La donna è móbile | Fábio Campana

La donna è móbile

Aníbal Curi defendia a idéia de que elogio em política é como remédio, tem prazo de validade.

Sustentava que nenhuma declaração elogiosa com mais de duas semanas poderia ser invocada, pois a opinião dos políticos muda naturalmente com enorme rapidez e segundo as conveniências.

O próprio Requião, que se especializou em comparar antigas declarações de aliados com o que eles dizem agora sobre ele, depois que se transformaram em desafetos, também muda de opinião sobre os parceiros sem o menor constrangimento.

Basta ver os desbragados elogios que Requião fez a Paulo Pimentel, José Richa, Maurício Fruet, Beto Richa, Alvaro Dias, Osmar Dias, Euclides Scalco e tantos outros quando deles dependia para vencer uma parada eleitoral.

Ora, pois, é comparar com o que diz agora dos mesmos personagens quando estes deixaram de ser seus aliados. Desce a borduna sem nenhum constrangimento. Aliás, igualzinho ao que fazem todos os políticos nati-vos. Sem por nem tirar.

Requião é tão volúvel em suas relações quanto La donna é móbile na ópera Rigoletto, de Verdi. “Qual piuma al vento muta d’accento e di pensiero”. Mas o faz com incrível desfaçatez e com tal convicção que parece ser o único político coerente desta praça.

Agora, vejamos. Nas eleições deste ano, Requi-ão oscilou da esquerda quando Lula parecia perdido à direita para receber as vantagens de acompanhar o tu-cano Geraldo Alckmin. No mesmo tom, passou de fã inconteste de Beto Richa no primeiro turno, quando pretendia seu apoio, a inimigo figadal depois que o pre-feito apoiou Osmar Dias.

Ora, pois, Requião é o último dos políticos nati-vos em condições de exigir coerência e lealdade, logo ele que muda de idéia e de aliado com mais freqüência do que muda a camisa.


4 comentários

  1. Durval
    quarta-feira, 27 de junho de 2007 – 14:44 hs

    Digite seu comentário aqui.
    O senhor “pescoço de nelore” pensa que não temos memória.

  2. cavalo
    quarta-feira, 27 de junho de 2007 – 17:45 hs

    Requião não merece nenhuma credibilidade. É um político como outro qualquer, com os as mesmas qualidades (raras) e defeitos, apesar do esforço para se mostrar diferente. Alguém se lembra como o ogvernador se comportou quando integrantes do PMDB do PR foram envolvidos no mensalão? Nenhuma palavra, sendo ele o chefe maior do partido no Estado. Quando é para botar a mão na massa, atacar problemas de fato, o governador se cala estrategicamente. Talvez até porque não saiba mesmo o que dizer.
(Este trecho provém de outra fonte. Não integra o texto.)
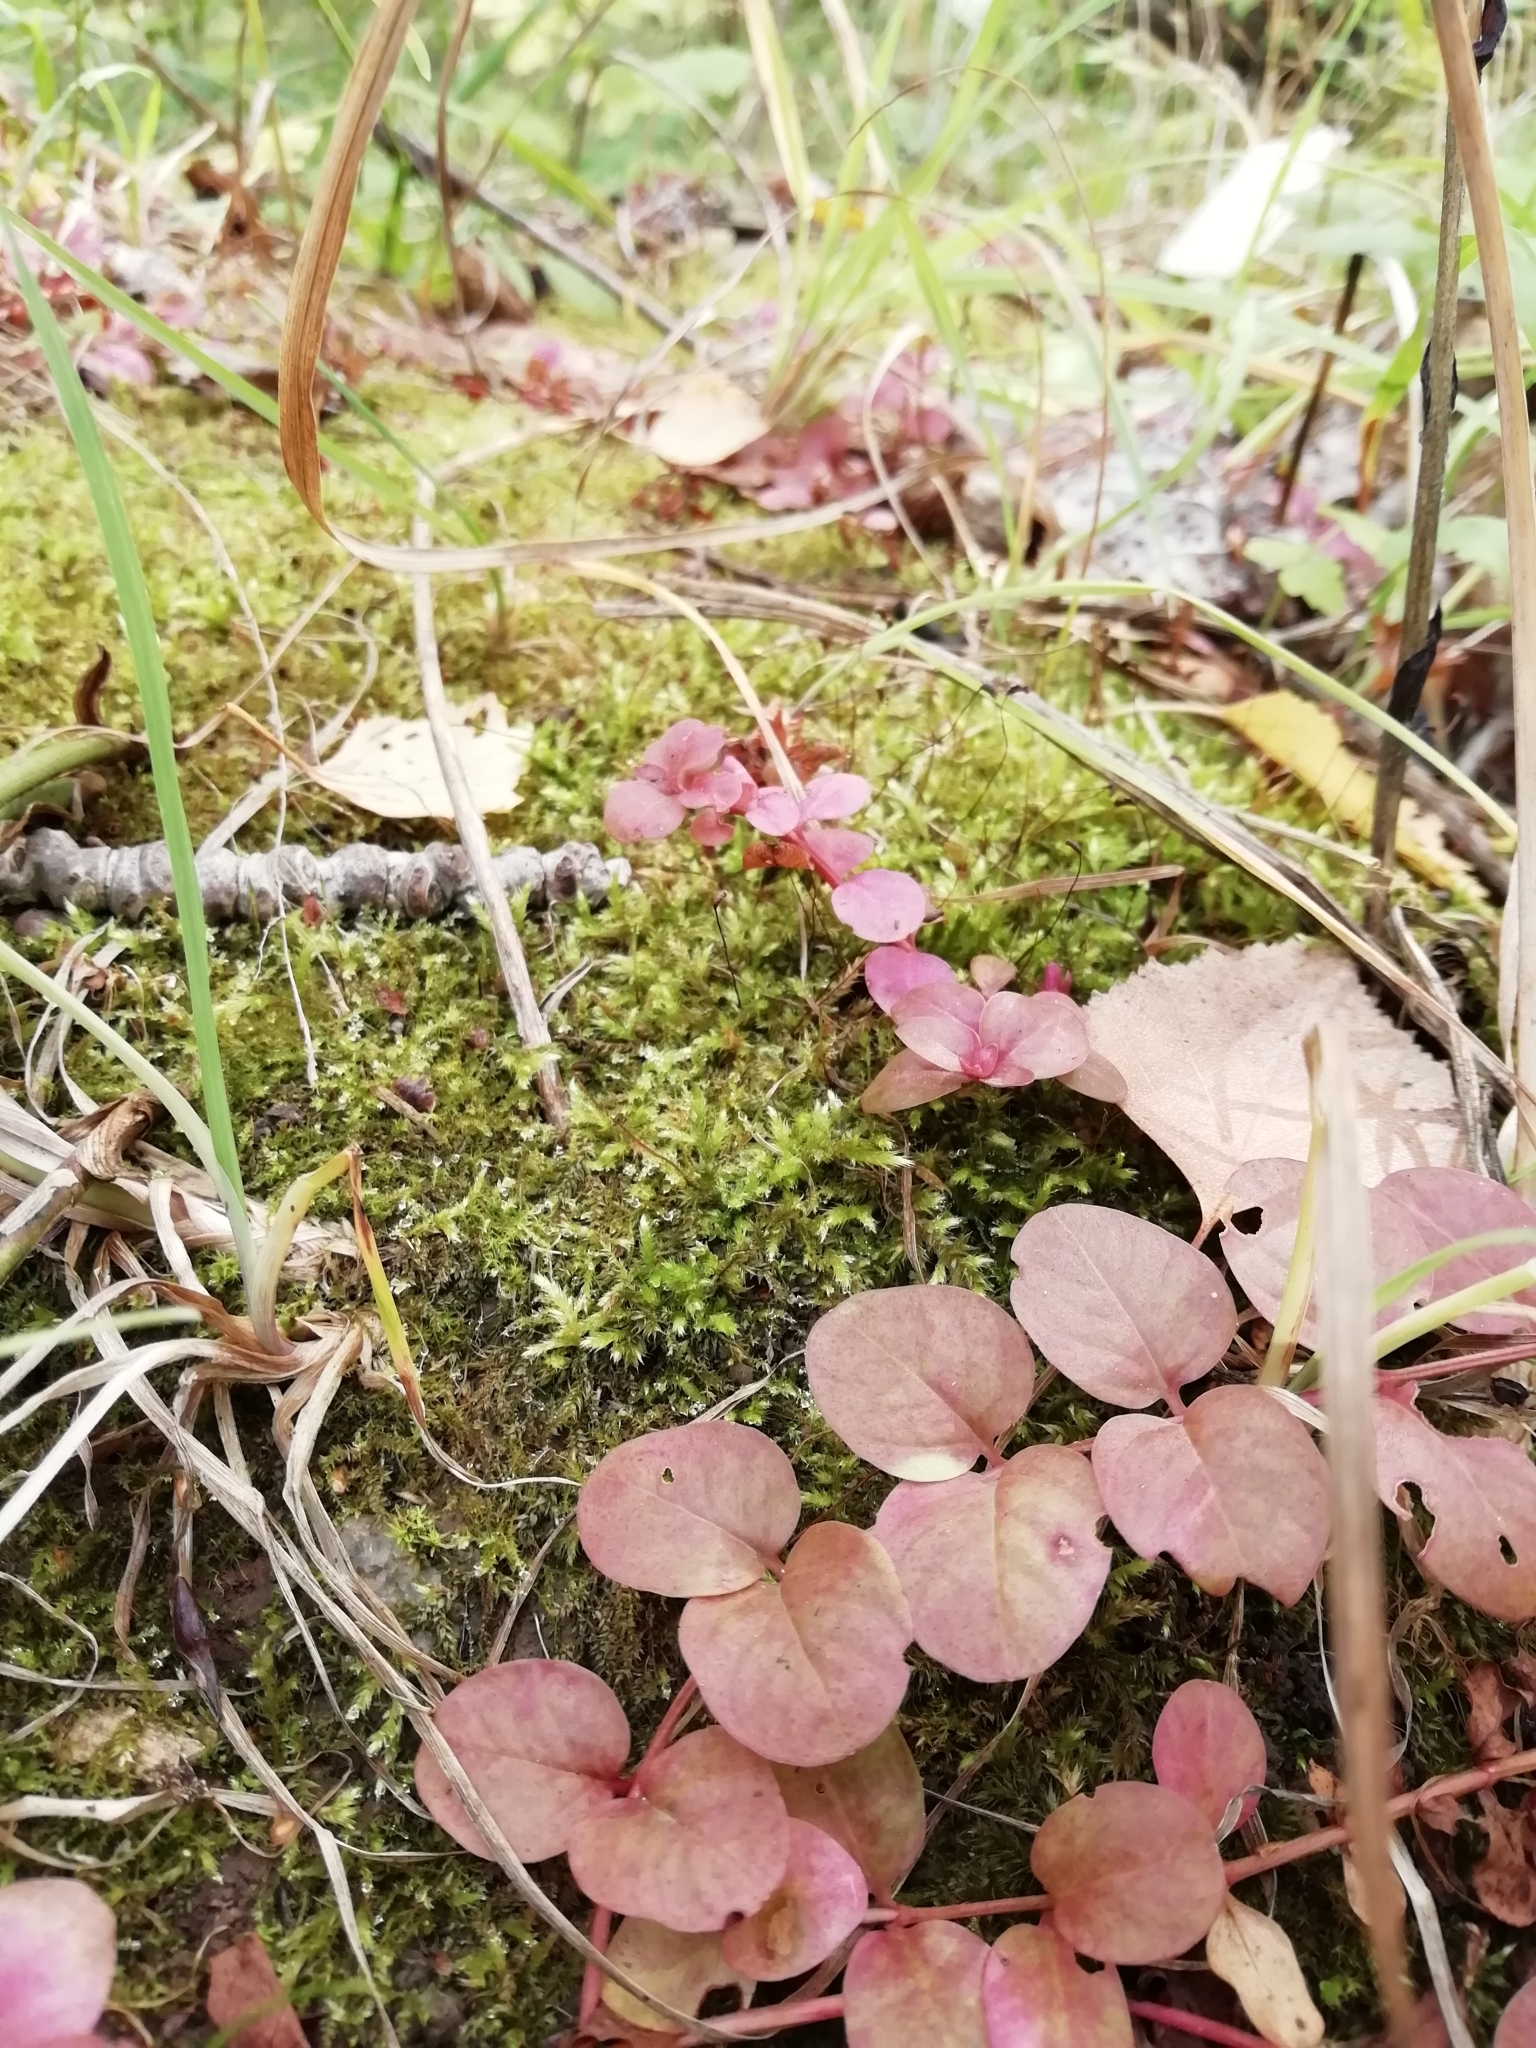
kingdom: Plantae
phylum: Tracheophyta
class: Magnoliopsida
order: Ericales
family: Primulaceae
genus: Lysimachia
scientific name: Lysimachia nummularia
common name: Moneywort
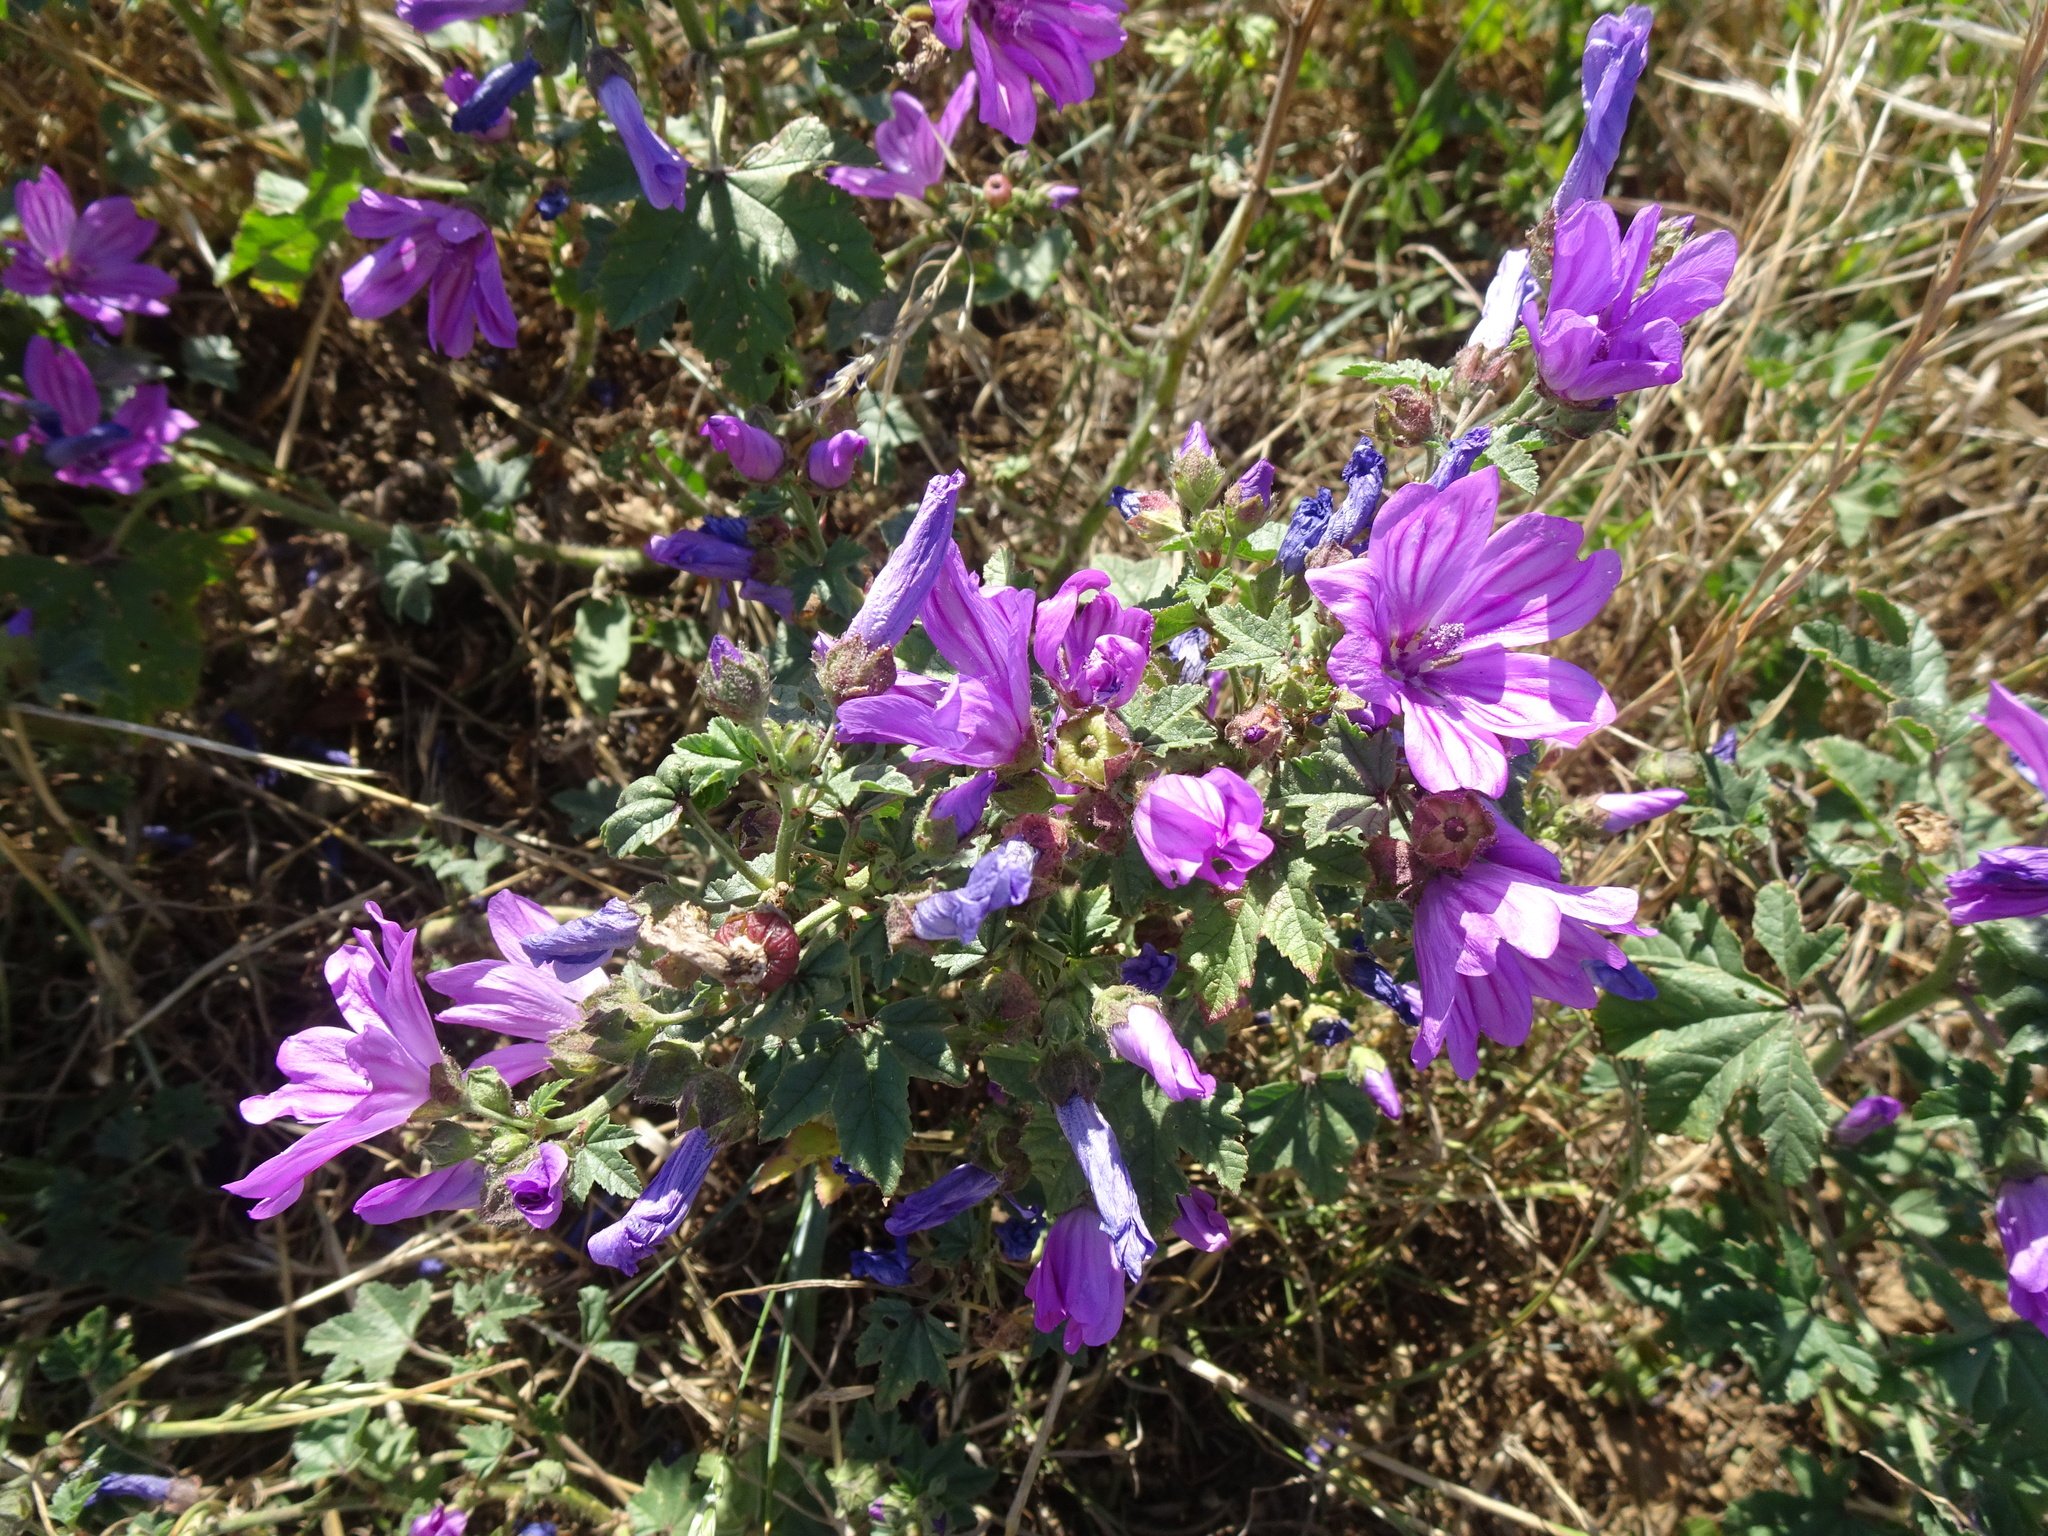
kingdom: Plantae
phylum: Tracheophyta
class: Magnoliopsida
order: Malvales
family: Malvaceae
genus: Malva
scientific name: Malva sylvestris
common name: Common mallow
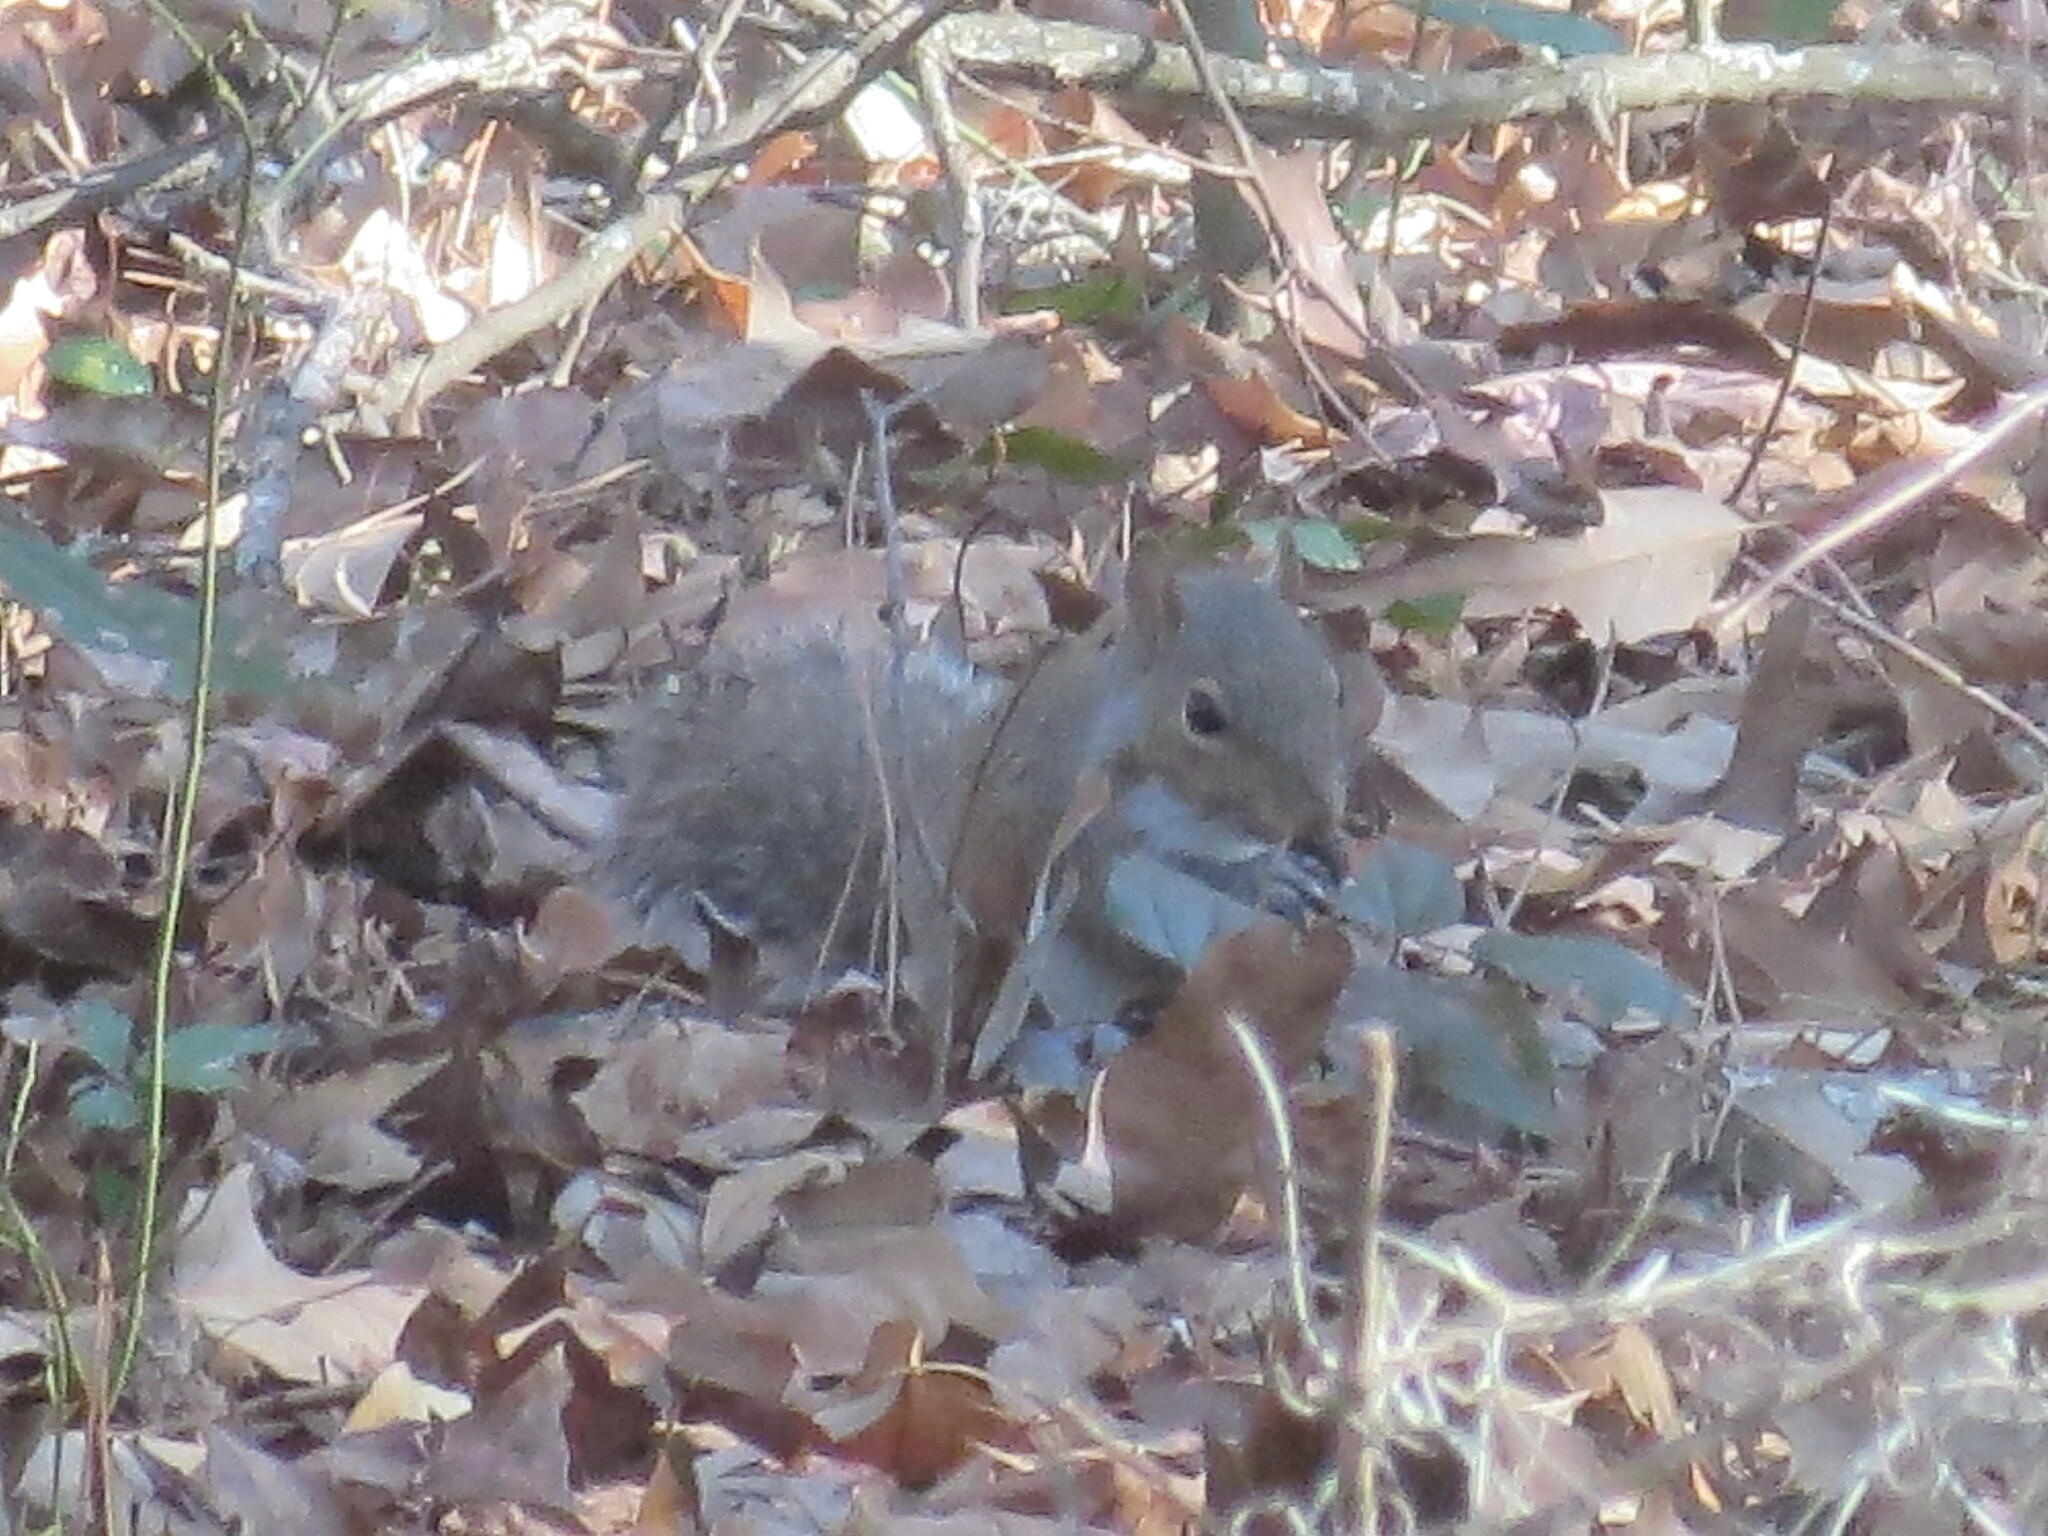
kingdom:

Ressuscitou Lerner (com a retórica tola e sem nenhuma ação prática para recuperar a grana que foi perdida na publicidade), além de figuras ilustres como Marcos Batista, Greca, e outros mais que pipocam em carguinhos nesse terceiro mandato cansado e tosco de idéias.

  3. Gringa
    quarta-feira, 27 de junho de 2007 – 18:50 hs

    Bem, mas num outro blog da capital sempre fazem paidinhas dizendo que ele não muda de camisa nunca… Sempre jeans azul delavë…
    Então porque dizer que ele muda de idéia como muda de camisa..?
    Não entendo vocës bloguistas… Pois não são vocës que dizem tambem que ele é empacado, teimoso, obstinado ?
    Na teima dos transgënicos ele não mudou de idéia…No caso dos pedágios tambem não, no caso da venda do Banestado, etc..
    Como podem dizer que ele não tem palavra ou que é volúvel ?
    São tantos os defeitos que vocës veem nele que eu seriamente, por mais que tente, não consigo ver.
    Deveriam olhar para ele com o respeito que merece um governador receber, pelo seu trabalho de todos estes anos em proll do Estado e das coisas públicas.
    Se não podem reconhecer isso, tenham pelo menos o respeito que tem para com outras pessoas comuns…

  4. CLAUDIO
    quinta-feira, 28 de junho de 2007 – 10:03 hs

    Requião não merece ser ouvido. Logo logo até os próprios aliados, sejam da Assembleia ou secretários, não mais defenderão. Aquele apelido antigo dele continua apropriado.